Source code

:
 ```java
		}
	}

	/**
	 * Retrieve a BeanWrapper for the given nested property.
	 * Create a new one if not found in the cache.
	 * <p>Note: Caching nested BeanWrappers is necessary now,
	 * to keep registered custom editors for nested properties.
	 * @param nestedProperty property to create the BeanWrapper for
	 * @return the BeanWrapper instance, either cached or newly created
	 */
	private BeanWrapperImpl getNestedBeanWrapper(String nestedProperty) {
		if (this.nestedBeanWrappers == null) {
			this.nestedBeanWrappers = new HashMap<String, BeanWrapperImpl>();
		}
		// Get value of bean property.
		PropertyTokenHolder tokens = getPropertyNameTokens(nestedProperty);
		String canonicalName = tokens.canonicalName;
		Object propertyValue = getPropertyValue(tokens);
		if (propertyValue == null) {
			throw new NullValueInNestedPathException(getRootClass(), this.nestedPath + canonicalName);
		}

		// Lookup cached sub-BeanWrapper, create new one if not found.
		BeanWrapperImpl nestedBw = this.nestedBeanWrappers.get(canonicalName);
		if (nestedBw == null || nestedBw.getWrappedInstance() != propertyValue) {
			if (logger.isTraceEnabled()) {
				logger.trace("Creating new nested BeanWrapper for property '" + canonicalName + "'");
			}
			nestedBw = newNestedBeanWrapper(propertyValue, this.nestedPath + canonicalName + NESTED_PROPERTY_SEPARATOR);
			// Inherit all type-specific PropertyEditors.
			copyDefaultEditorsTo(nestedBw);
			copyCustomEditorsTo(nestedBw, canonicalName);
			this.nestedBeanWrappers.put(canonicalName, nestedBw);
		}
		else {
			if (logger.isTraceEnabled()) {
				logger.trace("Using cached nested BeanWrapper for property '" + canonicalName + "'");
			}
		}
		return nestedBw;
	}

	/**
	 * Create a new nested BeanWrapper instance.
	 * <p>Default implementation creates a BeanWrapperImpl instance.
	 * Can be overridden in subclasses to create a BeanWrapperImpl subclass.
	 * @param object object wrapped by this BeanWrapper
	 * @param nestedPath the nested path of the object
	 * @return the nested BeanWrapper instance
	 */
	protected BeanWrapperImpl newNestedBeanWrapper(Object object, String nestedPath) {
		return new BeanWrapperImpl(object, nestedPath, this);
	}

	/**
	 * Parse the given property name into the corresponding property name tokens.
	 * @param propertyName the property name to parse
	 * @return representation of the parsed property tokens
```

_Your objective_.
Set down the data in full, word for word.

_Answer space_.
Source code

:
 ```java
		}
	}

	/**
	 * Retrieve a BeanWrapper for the given nested property.
	 * Create a new one if not found in the cache.
	 * <p>Note: Caching nested BeanWrappers is necessary now,
	 * to keep registered custom editors for nested properties.
	 * @param nestedProperty property to create the BeanWrapper for
	 * @return the BeanWrapper instance, either cached or newly created
	 */
	private BeanWrapperImpl getNestedBeanWrapper(String nestedProperty) {
		if (this.nestedBeanWrappers == null) {
			this.nestedBeanWrappers = new HashMap<String, BeanWrapperImpl>();
		}
		// Get value of bean property.
		PropertyTokenHolder tokens = getPropertyNameTokens(nestedProperty);
		String canonicalName = tokens.canonicalName;
		Object propertyValue = getPropertyValue(tokens);
		if (propertyValue == null) {
			throw new NullValueInNestedPathException(getRootClass(), this.nestedPath + canonicalName);
		}

		// Lookup cached sub-BeanWrapper, create new one if not found.
		BeanWrapperImpl nestedBw = this.nestedBeanWrappers.get(canonicalName);
		if (nestedBw == null || nestedBw.getWrappedInstance() != propertyValue) {
			if (logger.isTraceEnabled()) {
				logger.trace("Creating new nested BeanWrapper for property '" + canonicalName + "'");
			}
			nestedBw = newNestedBeanWrapper(propertyValue, this.nestedPath + canonicalName + NESTED_PROPERTY_SEPARATOR);
			// Inherit all type-specific PropertyEditors.
			copyDefaultEditorsTo(nestedBw);
			copyCustomEditorsTo(nestedBw, canonicalName);
			this.nestedBeanWrappers.put(canonicalName, nestedBw);
		}
		else {
			if (logger.isTraceEnabled()) {
				logger.trace("Using cached nested BeanWrapper for property '" + canonicalName + "'");
			}
		}
		return nestedBw;
	}

	/**
	 * Create a new nested BeanWrapper instance.
	 * <p>Default implementation creates a BeanWrapperImpl instance.
	 * Can be overridden in subclasses to create a BeanWrapperImpl subclass.
	 * @param object object wrapped by this BeanWrapper
	 * @param nestedPath the nested path of the object
	 * @return the nested BeanWrapper instance
	 */
	protected BeanWrapperImpl newNestedBeanWrapper(Object object, String nestedPath) {
		return new BeanWrapperImpl(object, nestedPath, this);
	}

	/**
	 * Parse the given property name into the corresponding property name tokens.
	 * @param propertyName the property name to parse
	 * @return representation of the parsed property tokens
```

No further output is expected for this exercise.